Staying at home may not help: police logs show that summer months are the peak for domestic violence. Indeed, women are particularly vulnerable, with sexual offences rising sharply; rates for such offences were 5 to 15 per cent higher than normal in July and August of the unusually warm years of 1976, 1989 and 1990.
The violence is not because people hate the heat. Psychologists blame the hot weather for increasing levels of seratonin in the brain, which can make people aggressive. Spending hours outside pubs quenching thirst with lager probably does not help.
If you are not beaten up, you might get sick.
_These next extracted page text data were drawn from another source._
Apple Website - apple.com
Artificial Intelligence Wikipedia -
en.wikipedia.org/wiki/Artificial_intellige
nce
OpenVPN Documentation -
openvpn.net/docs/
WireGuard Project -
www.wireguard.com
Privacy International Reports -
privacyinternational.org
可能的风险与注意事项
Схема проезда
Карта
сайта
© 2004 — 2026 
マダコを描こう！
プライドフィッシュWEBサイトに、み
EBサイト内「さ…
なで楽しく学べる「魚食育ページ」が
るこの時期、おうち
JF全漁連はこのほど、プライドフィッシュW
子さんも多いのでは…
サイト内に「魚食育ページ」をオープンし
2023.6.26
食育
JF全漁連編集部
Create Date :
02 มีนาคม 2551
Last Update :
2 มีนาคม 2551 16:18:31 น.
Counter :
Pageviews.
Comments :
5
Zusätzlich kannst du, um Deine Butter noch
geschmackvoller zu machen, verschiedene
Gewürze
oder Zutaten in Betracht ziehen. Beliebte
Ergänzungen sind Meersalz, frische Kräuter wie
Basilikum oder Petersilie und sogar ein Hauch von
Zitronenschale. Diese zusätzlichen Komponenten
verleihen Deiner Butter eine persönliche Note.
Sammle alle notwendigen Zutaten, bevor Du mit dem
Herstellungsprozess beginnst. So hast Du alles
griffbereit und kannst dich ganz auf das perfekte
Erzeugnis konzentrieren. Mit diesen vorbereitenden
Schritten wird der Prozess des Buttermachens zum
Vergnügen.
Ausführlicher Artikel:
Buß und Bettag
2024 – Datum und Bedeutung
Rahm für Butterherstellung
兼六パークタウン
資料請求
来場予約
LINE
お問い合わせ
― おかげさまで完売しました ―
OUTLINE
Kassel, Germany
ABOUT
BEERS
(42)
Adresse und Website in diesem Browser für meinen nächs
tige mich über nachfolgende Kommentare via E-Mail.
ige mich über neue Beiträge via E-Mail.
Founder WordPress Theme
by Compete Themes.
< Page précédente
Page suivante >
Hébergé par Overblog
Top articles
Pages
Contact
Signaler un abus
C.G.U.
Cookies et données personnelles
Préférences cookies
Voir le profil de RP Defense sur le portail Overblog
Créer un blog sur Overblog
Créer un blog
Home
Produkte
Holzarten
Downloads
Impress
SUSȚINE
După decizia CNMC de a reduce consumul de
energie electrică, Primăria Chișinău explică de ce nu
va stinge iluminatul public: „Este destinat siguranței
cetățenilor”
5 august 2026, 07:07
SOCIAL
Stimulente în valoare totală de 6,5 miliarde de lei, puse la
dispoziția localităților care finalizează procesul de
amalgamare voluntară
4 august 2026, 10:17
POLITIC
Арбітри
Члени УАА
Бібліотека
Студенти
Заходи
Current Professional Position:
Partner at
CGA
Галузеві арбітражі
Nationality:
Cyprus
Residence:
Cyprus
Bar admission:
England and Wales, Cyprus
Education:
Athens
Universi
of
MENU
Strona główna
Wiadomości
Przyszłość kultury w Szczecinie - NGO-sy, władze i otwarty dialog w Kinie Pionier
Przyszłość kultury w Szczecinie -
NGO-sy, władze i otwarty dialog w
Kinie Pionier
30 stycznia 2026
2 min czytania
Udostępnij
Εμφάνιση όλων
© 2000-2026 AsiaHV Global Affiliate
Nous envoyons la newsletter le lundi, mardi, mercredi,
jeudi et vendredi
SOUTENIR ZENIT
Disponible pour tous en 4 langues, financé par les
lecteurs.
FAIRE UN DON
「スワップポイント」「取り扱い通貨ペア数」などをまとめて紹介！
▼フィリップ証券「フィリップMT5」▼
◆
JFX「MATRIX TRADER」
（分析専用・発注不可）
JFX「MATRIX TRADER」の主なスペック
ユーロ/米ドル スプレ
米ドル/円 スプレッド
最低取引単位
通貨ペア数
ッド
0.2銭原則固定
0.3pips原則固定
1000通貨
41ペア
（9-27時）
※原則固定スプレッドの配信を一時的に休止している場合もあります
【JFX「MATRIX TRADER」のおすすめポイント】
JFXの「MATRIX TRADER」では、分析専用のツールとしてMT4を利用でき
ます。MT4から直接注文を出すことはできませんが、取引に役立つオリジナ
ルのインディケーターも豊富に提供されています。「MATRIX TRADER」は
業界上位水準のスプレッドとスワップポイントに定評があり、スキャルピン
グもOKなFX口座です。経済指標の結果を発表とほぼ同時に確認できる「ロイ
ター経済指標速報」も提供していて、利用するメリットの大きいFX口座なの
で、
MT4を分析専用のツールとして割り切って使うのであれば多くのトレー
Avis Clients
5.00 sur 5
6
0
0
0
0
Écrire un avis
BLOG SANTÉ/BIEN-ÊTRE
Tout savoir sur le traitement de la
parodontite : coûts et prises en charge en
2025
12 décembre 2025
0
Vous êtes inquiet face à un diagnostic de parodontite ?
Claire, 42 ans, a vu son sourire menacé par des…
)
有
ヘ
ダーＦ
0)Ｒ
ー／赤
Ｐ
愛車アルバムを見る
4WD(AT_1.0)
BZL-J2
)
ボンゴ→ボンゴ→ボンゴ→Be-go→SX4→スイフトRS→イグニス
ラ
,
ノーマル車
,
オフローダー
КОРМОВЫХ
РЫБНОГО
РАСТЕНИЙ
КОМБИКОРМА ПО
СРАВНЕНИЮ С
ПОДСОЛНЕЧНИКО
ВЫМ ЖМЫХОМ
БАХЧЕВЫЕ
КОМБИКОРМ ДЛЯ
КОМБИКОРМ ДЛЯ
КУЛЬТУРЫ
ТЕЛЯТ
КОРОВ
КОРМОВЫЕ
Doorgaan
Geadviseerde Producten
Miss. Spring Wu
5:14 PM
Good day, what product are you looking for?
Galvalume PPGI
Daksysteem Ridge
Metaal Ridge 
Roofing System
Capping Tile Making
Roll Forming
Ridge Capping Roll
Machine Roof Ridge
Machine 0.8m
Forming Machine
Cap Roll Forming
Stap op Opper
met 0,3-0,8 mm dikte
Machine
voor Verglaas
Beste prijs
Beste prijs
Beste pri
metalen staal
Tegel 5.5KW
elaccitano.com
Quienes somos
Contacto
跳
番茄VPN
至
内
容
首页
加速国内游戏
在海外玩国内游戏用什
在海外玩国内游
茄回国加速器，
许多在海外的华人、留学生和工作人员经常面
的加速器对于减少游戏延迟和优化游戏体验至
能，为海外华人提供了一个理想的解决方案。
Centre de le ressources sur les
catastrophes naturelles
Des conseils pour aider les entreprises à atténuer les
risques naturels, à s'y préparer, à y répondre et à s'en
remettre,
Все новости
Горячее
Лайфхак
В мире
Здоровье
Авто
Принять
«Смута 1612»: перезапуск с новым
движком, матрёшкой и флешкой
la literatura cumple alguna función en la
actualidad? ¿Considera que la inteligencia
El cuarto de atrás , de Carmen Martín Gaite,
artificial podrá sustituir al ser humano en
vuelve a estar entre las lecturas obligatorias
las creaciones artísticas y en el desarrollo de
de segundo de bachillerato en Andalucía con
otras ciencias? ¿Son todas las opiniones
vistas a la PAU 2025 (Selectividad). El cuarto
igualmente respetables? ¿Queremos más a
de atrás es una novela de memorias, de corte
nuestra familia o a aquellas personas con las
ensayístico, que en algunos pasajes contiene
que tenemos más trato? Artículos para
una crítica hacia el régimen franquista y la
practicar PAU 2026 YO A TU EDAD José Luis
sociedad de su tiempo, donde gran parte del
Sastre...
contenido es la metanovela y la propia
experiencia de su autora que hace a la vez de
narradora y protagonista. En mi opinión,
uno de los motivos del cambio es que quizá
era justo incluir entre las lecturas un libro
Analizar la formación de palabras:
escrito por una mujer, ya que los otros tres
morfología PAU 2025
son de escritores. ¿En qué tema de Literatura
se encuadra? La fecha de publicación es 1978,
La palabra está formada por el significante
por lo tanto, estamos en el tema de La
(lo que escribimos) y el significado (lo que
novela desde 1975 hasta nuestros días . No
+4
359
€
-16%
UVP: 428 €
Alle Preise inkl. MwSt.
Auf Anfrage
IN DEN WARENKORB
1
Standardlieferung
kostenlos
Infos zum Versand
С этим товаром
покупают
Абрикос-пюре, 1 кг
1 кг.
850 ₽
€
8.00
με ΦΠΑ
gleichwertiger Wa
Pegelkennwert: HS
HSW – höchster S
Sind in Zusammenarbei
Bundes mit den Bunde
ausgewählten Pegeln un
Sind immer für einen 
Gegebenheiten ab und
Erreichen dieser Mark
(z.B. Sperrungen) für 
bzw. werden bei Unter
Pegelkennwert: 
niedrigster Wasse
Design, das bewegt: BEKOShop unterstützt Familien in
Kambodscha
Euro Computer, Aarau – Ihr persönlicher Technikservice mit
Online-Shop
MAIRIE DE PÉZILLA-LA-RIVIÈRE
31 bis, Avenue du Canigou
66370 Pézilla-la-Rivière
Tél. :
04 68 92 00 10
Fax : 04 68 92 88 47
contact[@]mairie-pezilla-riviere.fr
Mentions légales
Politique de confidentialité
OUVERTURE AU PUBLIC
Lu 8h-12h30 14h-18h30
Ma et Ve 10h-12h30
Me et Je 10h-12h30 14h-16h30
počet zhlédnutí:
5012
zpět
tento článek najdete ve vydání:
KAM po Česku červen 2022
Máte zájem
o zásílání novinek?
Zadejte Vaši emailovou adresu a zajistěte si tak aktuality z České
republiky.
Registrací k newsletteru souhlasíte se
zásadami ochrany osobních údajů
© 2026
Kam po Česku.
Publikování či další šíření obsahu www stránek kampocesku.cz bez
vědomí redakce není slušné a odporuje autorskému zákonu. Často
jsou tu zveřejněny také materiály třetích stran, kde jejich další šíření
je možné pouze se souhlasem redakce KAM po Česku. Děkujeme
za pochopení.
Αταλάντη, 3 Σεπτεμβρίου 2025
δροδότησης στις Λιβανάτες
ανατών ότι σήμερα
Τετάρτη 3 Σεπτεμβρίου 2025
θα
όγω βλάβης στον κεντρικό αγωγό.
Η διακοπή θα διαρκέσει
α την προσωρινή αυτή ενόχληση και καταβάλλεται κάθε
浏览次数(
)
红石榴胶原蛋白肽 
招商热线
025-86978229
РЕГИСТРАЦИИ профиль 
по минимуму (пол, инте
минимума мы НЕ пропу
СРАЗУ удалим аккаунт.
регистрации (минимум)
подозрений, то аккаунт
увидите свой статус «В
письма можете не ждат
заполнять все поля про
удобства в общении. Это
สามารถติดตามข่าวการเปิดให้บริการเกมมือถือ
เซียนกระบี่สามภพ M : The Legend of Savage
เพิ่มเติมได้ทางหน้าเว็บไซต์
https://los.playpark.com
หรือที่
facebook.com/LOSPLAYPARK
Nothing likes hot weather more than a breeding bacterium, and for every degree centigrade rise in temperature, there are 4,000 more cases of food poisoning.
The death rate shoots up at the start of a heatwave, doubling or even trebling in the first 24 hours as the weak and sick are picked off.
Heart attacks, thromboses and strokes thrive as a change in body chemistry makes blood clots more likely. If your heart holds out, heat stroke or heat exhaustion may take their toll. On the South Coast, the elderly retired are collapsing particularly frequently.
It’s not just human beings. Snow-white Millie the cat from Cheltenham had her ears amputated because of sunburn, which can cause cancer. Edinburgh Zoo penguins had to have showers to stop them overheating.
Even healthy people do not escape the sun’s curse. If sunburn does not get them, accidents do. “When the weather’s hot, you get more drownings, especially of young people, who jump into ponds and rivers,” according to the Royal Society for the Prevention of Accidents, which also says that barbecue accidents become horrifyingly common and paddling pools become death traps for toddlers.
At least two boys have drowned in the past two days, with several others having narrow escapes. More seem determined to follow, as gangs of children, desperate to escape the heat, jump from a 50ft-high helter-skelter on Brighton Pier into the sea.